City on Fire: a review

By Heath Chamerski
Photo by Piqsels

City On Fire: The Fight For Hong Kong

Anthony Dapiran

Scribe Publications

“Be like water”

Those three words were an oft-repeated inspirational motto of late martial arts legend Bruce Lee. Like water, we must flow through life, and adapt as we move forward; we must be shapeless and formless as we face the challenges of our daily existence.

Lee’s wise words carried a longer legacy than he ever could have imagined. Adopted by the people of Hong Kong in 2019, decades after Lee’s death his words helped to inspire an intense uprising. The people of Hong Kong staged fierce opposition to the controversial Hong Kong Extradition Bill, which, if implemented, would grant mainland China more political power in the region and also swiftly silence any dissidence. These protests quickly turned into a major conflict that had serious ramifications for the entire world.

In Antony Dapiran’s absorbing book City on Fire: The Fight for Hong Kong, we see how a shocking 2018 murder in Taiwan was one of the main catalysts of the protests. The murder was committed by a Hong Kong citizen who fled back home immediately after the crime. Due to the lack of any existing extradition treaty between Hong Kong, China and Taiwan, the guilty party found themselves in legal limbo, unable to be extradited and prosecuted.

Dapiran, an Australian lawyer and writer, who is a long-time resident of Hong Kong, has produced an incredible piece of non-fiction. He gives those unfamiliar with the reasons behind the protests a step-by-step breakdown of the history and simmering anger which led to violence on the streets. As well as being incredibly informative, Dapiran is a telling witness. He describes his own participation in the revolt, giving us a palpable sense of what it’s like to be caught in the middle of a tear gas cloud or how it feels to be pummelled by a water cannon.

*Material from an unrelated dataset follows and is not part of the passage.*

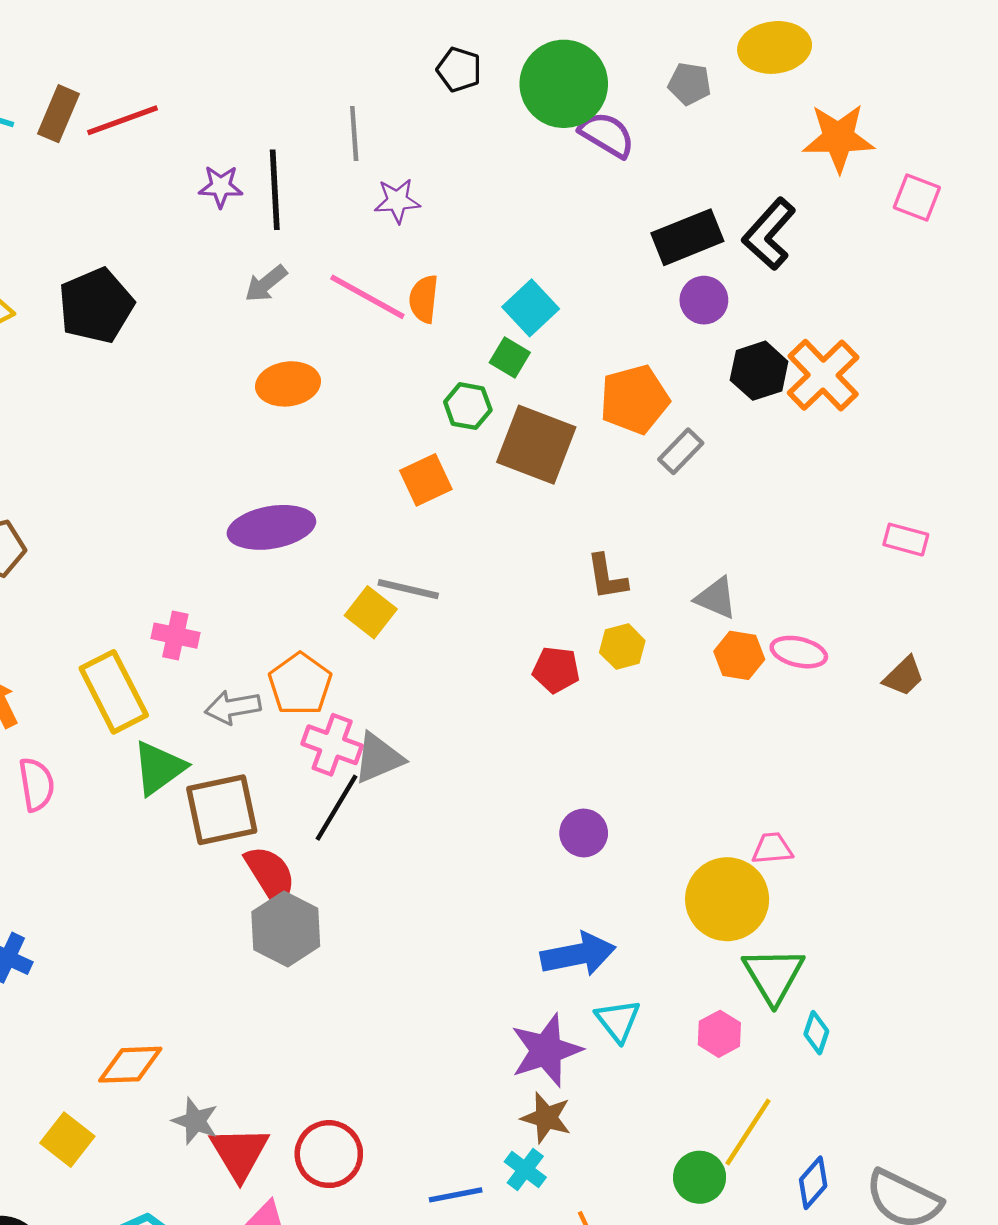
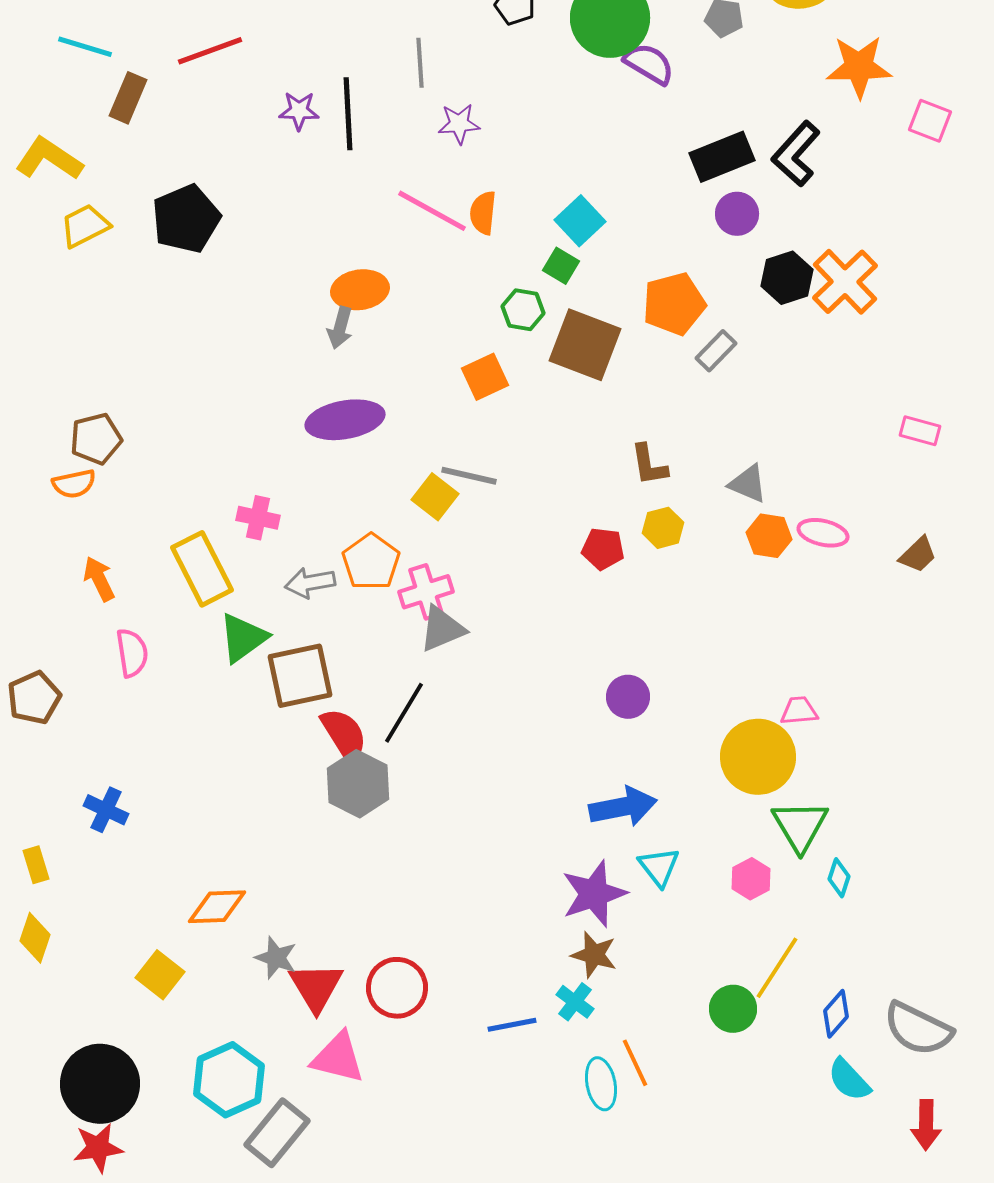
brown rectangle: (58, 114) -> (128, 98), moved
gray arrow: (266, 284) -> (340, 328), moved, turned -36
pink cross: (332, 745) -> (426, 592), moved, turned -38
black line: (337, 808) -> (404, 713), moved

It makes for an often horrifying read, as Dapiran switches to the first person when describing the chaos that he observes on the streets. Dapiran also looks back at the preceding political protests that took place in the region in 2014, in which the Umbrella Movement rallied against reforms to the political system. Every important aspect of both the 2014 and 2019 conflicts is covered here, from examining the financial struggles of modern-day Hong Kong to the controversial public opinion of its chief executive Carrie Lam.

The 2019 protests are seen as a revival and continuation of the work started by the Umbrella Movement, but despite the author’s sympathies for the people of Hong Kong, he doesn’t completely deify them. The protesters carrying out mass destruction at the Legislative Council Complex (LegCo) building is one such event where even the protesters admit they may have gone too far. One of their repeated slogans, and one far less benevolent than “Be like water” is “If we burn, you burn with us”. A quotation borrowed from The Hunger Games, which shows the lengths they were willing to go to win the fight.

Interestingly, we don’t really get to know any of the dissidents on a personal level, with the author declining to do interviews with them for the most part and treating them more as a collective. This is how they wish to be seen, as one of their objectives is to be a leaderless entity. So, while we might not get to know the individuals behind the masks, we are always acutely aware of what it is they’re fighting for and what is at stake.

But it’s not just the honest take on Hong Kong politics that makes City on Fire compelling; it is also brimming with little known details. These range from accounts of how the local MTR public transport system became a political pawn to how fishballs, a street food which is often seen as working-class cuisine, became an unlikely symbol of the protests. It is these details which Dapiran peppers throughout which put his work above a lot of political non-fiction.

Dapiran also acknowledges that this is an ongoing battle. With the situation still playing out on the streets of Hong Kong, the author never assumes to have all the answers and refuses to predict how it might all end up. Instead, he is merely a witness to this historic event and wants to tell it as he sees it.

City on Fire: The Fight for Hong Kong is harrowing, exhaustively researched and expertly crafted. Dapiran covers 50 years of Hong Kong history while also skilfully illustrating all aspects of an ever-evolving conflict that seemingly still has many more chapters left to play out.